In the Foreword to Bobby and J.Edgar, Burton Hersh explains that he had intended merely to work on the “largely unpublished vendetta” between the Attorney-General and the Director of the FBI. As his research progressed, however, this became complicated by Bobby Kennedy’s mission to overthrow the power of organised crime, and the extent to which his father Joseph P. Kennedy had been entangled with what power. The ramifications were obvious in terms of power politics and psychology – as Hersh suggests, “It doesn’t require Carl Jung to conclude that there are archetypes roaming the foliage here, or Freud to identify the Oedipal implications.”
Over the course of Hersh’s weighty volume he traces a large part of the Kennedy’s involvement in public power (going back as far as Joseph’s father, P.J. Kennedy) s well as their political and financial connections to organised crime. Parallel to this narrative, and frequently colliding with it, is the story of J. Edgar Hoover, the “obsessively territorial” FBI director who built his own empire within the bureaucracy.

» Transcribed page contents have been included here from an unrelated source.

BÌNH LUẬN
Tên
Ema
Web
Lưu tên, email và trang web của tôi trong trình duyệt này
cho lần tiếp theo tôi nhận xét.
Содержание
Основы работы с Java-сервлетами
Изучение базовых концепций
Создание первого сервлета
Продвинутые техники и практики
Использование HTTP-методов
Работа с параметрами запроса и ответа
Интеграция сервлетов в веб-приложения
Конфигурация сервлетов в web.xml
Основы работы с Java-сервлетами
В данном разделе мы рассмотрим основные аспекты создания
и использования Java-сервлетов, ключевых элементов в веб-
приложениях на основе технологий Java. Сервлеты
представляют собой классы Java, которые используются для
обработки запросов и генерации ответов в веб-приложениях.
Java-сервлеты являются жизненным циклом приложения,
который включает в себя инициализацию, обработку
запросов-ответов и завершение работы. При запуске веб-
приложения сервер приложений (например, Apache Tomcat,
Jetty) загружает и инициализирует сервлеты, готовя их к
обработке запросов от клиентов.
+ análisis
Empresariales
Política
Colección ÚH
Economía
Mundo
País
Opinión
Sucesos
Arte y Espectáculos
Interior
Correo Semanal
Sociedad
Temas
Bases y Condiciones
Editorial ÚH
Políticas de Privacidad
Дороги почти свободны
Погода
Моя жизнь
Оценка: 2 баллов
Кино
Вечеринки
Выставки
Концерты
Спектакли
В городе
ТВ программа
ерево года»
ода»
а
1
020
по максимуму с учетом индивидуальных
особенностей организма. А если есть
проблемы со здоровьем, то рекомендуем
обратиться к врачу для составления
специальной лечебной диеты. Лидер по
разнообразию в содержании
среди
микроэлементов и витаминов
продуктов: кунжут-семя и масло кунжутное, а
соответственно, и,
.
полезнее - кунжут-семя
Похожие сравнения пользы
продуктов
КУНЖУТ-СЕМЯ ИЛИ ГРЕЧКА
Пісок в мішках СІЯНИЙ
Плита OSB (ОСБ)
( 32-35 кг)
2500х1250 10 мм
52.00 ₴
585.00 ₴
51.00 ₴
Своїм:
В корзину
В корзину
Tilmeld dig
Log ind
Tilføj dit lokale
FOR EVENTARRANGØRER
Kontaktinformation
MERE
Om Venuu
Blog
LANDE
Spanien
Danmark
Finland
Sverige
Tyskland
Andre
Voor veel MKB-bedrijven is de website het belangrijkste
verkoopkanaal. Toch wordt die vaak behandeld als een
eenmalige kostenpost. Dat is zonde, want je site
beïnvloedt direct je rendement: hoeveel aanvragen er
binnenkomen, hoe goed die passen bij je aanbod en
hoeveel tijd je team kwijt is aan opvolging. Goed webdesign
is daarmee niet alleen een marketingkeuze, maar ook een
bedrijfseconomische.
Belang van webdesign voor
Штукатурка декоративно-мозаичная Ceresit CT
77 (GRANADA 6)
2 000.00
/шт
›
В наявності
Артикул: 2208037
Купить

The most interesting parts of Bobby and J.Edgar are Hersh’s investigations of the contradictions which these narratives involve: how Bobby came at attack the corruption which had put him and his brother into office, how Hoover found himself establishing COINTELPRO operations against the Klu Klux Klan, when his personal views favoured segregation. Hersh refuses the easy option of calling such situations “paradoxes”, or labelling anyone “a contradictory character”, instead explaining why such situations were expedient and even logical. He also examines iconic figures like Joe McCarthy and Martin Luther King without the heavy gloss of hindsight and without assuming that their histories unfolded inevitably.
Hersh is clearly committed to the importance of understanding this era of American history: he states that “we share [these] moments of glory, as well as no small residue of collective guilt” and is anxious to analyse Hoover’s real achievements “before we agree to chisel his name out of the architrave of the FBI Building”. His obvious involvement with the material, as well as his flair for telling a story, can sometimes make it unclear whether he is paraphrasing or narrating – some contentious and provocative statements are left dangling between free indirect style and the voice of the historian. It also causes him to accept uncritically a lot of the mythological weight built up around the era – phrases like “literally tempting Fate” or “For twentieth-century America the Kennedys amounted to the House of Atreus” occasionally appear without any analysis of the terms involved or their application.
Bobby and J.Edgar is the product of a great deal of research, and makes fascinating reading for anyone interested in the Kennedy saga – Burton Hersch’s analysis is salient and illuminating.